Voters yearn for a government that will put the interests of Britain and its people first, rather than pretending that we owe a living to everyone who wants to settle here.

The disastrous open door approach has fuelled the import of alien cultural practices infused with misogyny, and authoritarianism, which is why urban Britain is awash with sectarianism, superstition, sharia courts and sexual exploitation.

Just this week it was officially revealed that migrants are three times more likely to commit sex crimes than British citizens.

Such offences have been seen at their cruellest in the current scandal over the predatory activities of Pakistani men in targeting vulnerable white working-class girls in conurbations across the north and the midlands.

The victims’ suffering has crystallised the public’s despair about the impact of mass immigration, partly because of the industrial scale of the abuse, and partly because of the shameful cover-up by the authorities.

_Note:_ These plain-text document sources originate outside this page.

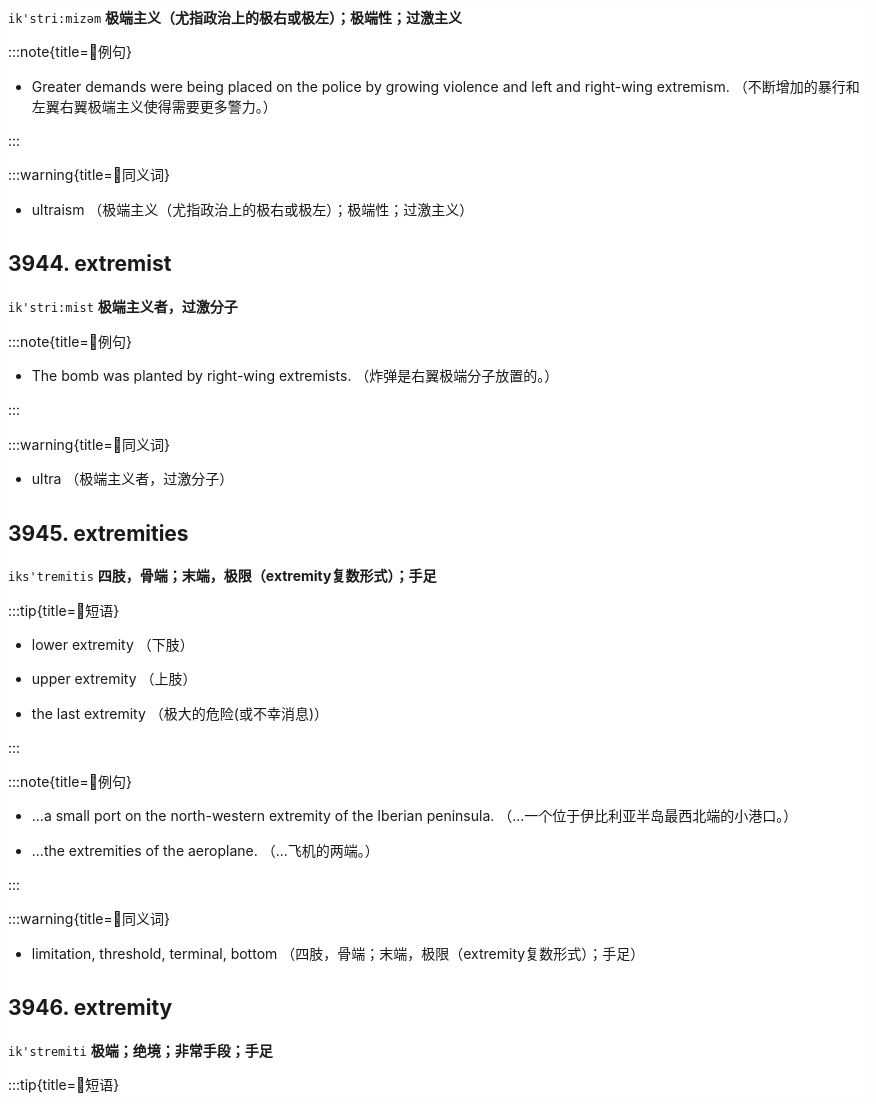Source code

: `ik'stri:mizəm`  **极端主义（尤指政治上的极右或极左）；极端性；过激主义**

:::note{title=🎤例句}

- Greater demands were being placed on the police by growing violence and left and right-wing extremism. （不断增加的暴行和左翼右翼极端主义使得需要更多警力。）

:::

:::warning{title=🤔同义词}

- ultraism （极端主义（尤指政治上的极右或极左）；极端性；过激主义）


## 3944. extremist

`ik'stri:mist`  **极端主义者，过激分子**

:::note{title=🎤例句}

- The bomb was planted by right-wing extremists. （炸弹是右翼极端分子放置的。）

:::

:::warning{title=🤔同义词}

- ultra （极端主义者，过激分子）


## 3945. extremities

`iks'tremitis`  **四肢，骨端；末端，极限（extremity复数形式）；手足**

:::tip{title=🤩短语}

- lower extremity （下肢）

- upper extremity （上肢）

- the last extremity （极大的危险(或不幸消息)）

:::

:::note{title=🎤例句}

- ...a small port on the north-western extremity of the Iberian peninsula. （...一个位于伊比利亚半岛最西北端的小港口。）

- ...the extremities of the aeroplane. （...飞机的两端。）

:::

:::warning{title=🤔同义词}

- limitation, threshold, terminal, bottom （四肢，骨端；末端，极限（extremity复数形式）；手足）


## 3946. extremity

`ik'stremiti`  **极端；绝境；非常手段；手足**

:::tip{title=🤩短语}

In towns like Rotherham, where 1,400 girls were estimated to have been assaulted, rapists acted with near impunity. Even when they were convicted, their sentences were excessively lenient, while, thanks to the enfeebled courts, many of the worst offenders managed to avoid deportation.

There are grotesque double standards at work here. If gangs of white hooligans had systematically targeted under-age Muslim girls, the entire apparatus of the state would have been galvanised into action.

But the opposite happened in this scandal. In its quest to maintain the illusion of multi-culturalism’s success, officialdom lost sight of essential morality and compassion. In effect, innocent working-class girls were sacrificed on the altar of fashionable dogma. This conspiracy of denial was worsened by Labour’s terror of losing the Muslim votes, so their representatives downplayed the seriousness of the problem.

This week Simon Danczuk, the former Labour MP for Rochdale, told me that on several occasions he was warned by senior colleagues not to campaign against the abuse because of “the damage” that could be done to Labour’s electoral prospects in Muslim neighbourhoods. Danczuk took no notice.

Today Labour’s attempt to conceal the truth drives its refusal to hold a national public inquiry into the scandal. Again, the party’s warped values have been on full display, as Sir Keir Starmer appears to be far more angered by verbal attacks on his front-bench than physical attacks on largely working-class girls.

But even if they won the Commons vote to reject an inquiry on Wednesday night, Labour may ultimately pay a savage price for their shameful collusion with abuse – and for the wider doctrinaire mismanagement of our country.